Sterling Bay seeks $300M from Chicago teachers fund to kickstart Lincoln Yards
Development firm requested an additional $25M from current investors
Sterling Bay has turned to the Chicago Teachers Pension Fund to help pick up the pace of Lincoln Yards at a crucial time for the megadevelopment, a deal that, if it comes together, could hurt the project’s initial investors.
The $6 billion mixed-use project has moved sluggishly since being approved in 2019. Now, the developer is seeking funds from the CTPF’s investment committee to kickstart Lincoln Yards, which could lead to losses for the original investors behind the bold 53-acre, 14.5-million-square-foot development, Crain’s reported.
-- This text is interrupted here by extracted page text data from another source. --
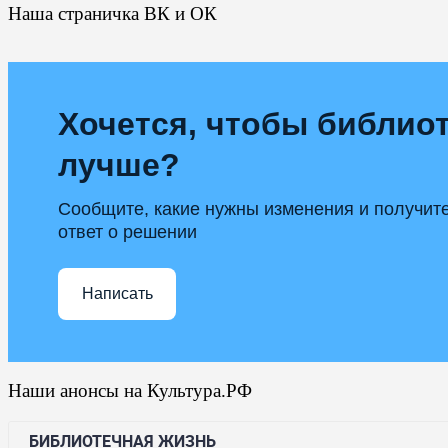
Наша страничка ВК и ОК
Хочется, чтобы библиот
лучше?
Сообщите, какие нужны изменения и получит
ответ о решении
Написать
Наши анонсы на Культура.РФ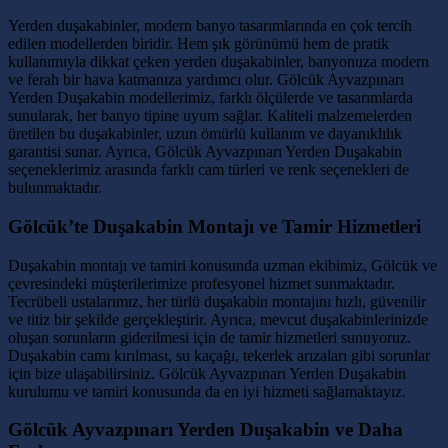
Yerden duşakabinler, modern banyo tasarımlarında en çok tercih
edilen modellerden biridir. Hem şık görünümü hem de pratik
kullanımıyla dikkat çeken yerden duşakabinler, banyonuza modern
ve ferah bir hava katmanıza yardımcı olur. Gölcük Ayvazpınarı
Yerden Duşakabin modellerimiz, farklı ölçülerde ve tasarımlarda
sunularak, her banyo tipine uyum sağlar. Kaliteli malzemelerden
üretilen bu duşakabinler, uzun ömürlü kullanım ve dayanıklılık
garantisi sunar. Ayrıca, Gölcük Ayvazpınarı Yerden Duşakabin
seçeneklerimiz arasında farklı cam türleri ve renk seçenekleri de
bulunmaktadır.
Gölcük’te Duşakabin Montajı ve Tamir Hizmetleri
Duşakabin montajı ve tamiri konusunda uzman ekibimiz, Gölcük ve
çevresindeki müşterilerimize profesyonel hizmet sunmaktadır.
Tecrübeli ustalarımız, her türlü duşakabin montajını hızlı, güvenilir
ve titiz bir şekilde gerçekleştirir. Ayrıca, mevcut duşakabinlerinizde
oluşan sorunların giderilmesi için de tamir hizmetleri sunuyoruz.
Duşakabin camı kırılması, su kaçağı, tekerlek arızaları gibi sorunlar
için bize ulaşabilirsiniz. Gölcük Ayvazpınarı Yerden Duşakabin
kurulumu ve tamiri konusunda da en iyi hizmeti sağlamaktayız.
Gölcük Ayvazpınarı Yerden Duşakabin ve Daha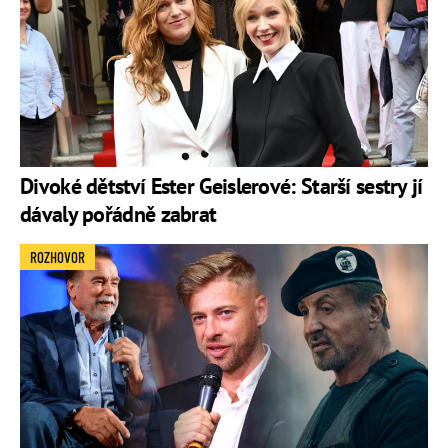
Divoké dětství Ester Geislerové: Starší sestry jí
dávaly pořádně zabrat
ROZHOVOR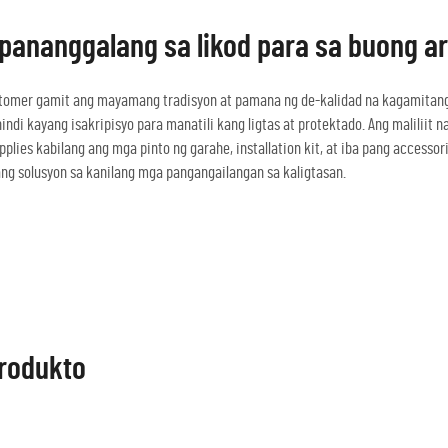
pananggalang sa likod para sa buong a
ustomer gamit ang mayamang tradisyon at pamana ng de-kalidad na kagamitan
di kayang isakripisyo para manatili kang ligtas at protektado. Ang maliliit 
ies kabilang ang mga pinto ng garahe, installation kit, at iba pang accesso
ng solusyon sa kanilang mga pangangailangan sa kaligtasan.
rodukto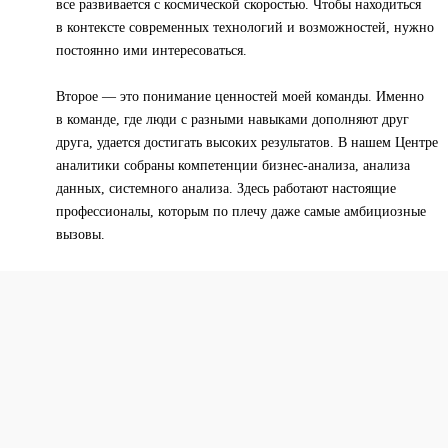
все развивается с космической скоростью. Чтобы находиться
в контексте современных технологий и возможностей, нужно
постоянно ими интересоваться.
Второе — это понимание ценностей моей команды. Именно
в команде, где люди с разными навыками дополняют друг
друга, удается достигать высоких результатов. В нашем Центре
аналитики собраны компетенции бизнес-анализа, анализа
данных, системного анализа. Здесь работают настоящие
профессионалы, которым по плечу даже самые амбициозные
вызовы.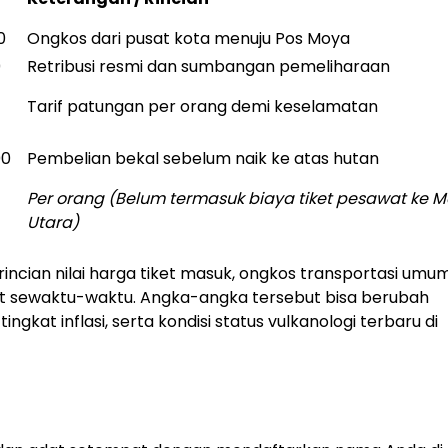
0
Ongkos dari pusat kota menuju Pos Moya
0
Retribusi resmi dan sumbangan pemeliharaan
Tarif patungan per orang demi keselamatan
00
Pembelian bekal sebelum naik ke atas hutan
Per orang (Belum termasuk biaya tiket pesawat ke M
Utara)
incian nilai harga tiket masuk, ongkos transportasi umum,
ifat sewaktu-waktu. Angka-angka tersebut bisa berubah
gkat inflasi, serta kondisi status vulkanologi terbaru di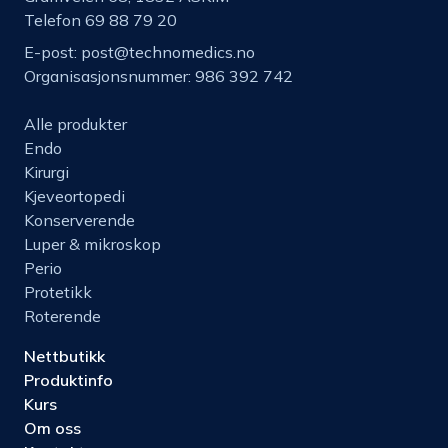
Telefon 69 88 79 20
E-post:
post@technomedics.no
Organisasjonsnummer: 986 392 742
Alle produkter
Endo
Kirurgi
Kjeveortopedi
Konserverende
Luper & mikroskop
Perio
Protetikk
Roterende
Nettbutikk
Produktinfo
Kurs
Om oss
Sterling Bay CEO Andy Gloor recently presented a proposal to the committee, suggesting an investment between $100 and $150 per square foot, amounting to over $300 million. This would replace the current financial backers at discounted rates and revitalize the project that would potentially generate billions of dollars in tax revenue for the city.
The developer wants to consolidate ownership of the Lincoln Yards site, find a new capital partner and resolve a $126 million mortgage tied to a large portion of the property. While Sterling Bay seeks new capital partners, it’s also reaching out to its existing investors for additional funding. The company is aiming to secure $25 million in new equity through an “annex fund” from the current investors.
If CTFP ultimately becomes the primary financial partner, it would be a surprising collaboration, given that the Chicago Teachers Union, whose members have been among the most vocal opponents of Lincoln Yards, has a lot of influence over CTPF.
In Gloor’s pitch, he said, “It’s an unbelievable, generational opportunity to invest in the city” and called it “the most important deal we’ve ever done with Sterling Bay,” the outlet reported.
Sterling Bay faces other financial strains within its portfolio, including a possible forced sale of the Groupon headquarters building and loan issues with the Prudential Plaza complex. But the financial strains posed against Lincoln Yards, which is poised to transform the North Side area for years to come, marks the developer’s biggest challenge to date.
The involvement and support of new Mayor Brandon Johnson — a former Chicago Public School teacher and paid CTU organizer — also remains to be seen, further clouding the project’s future.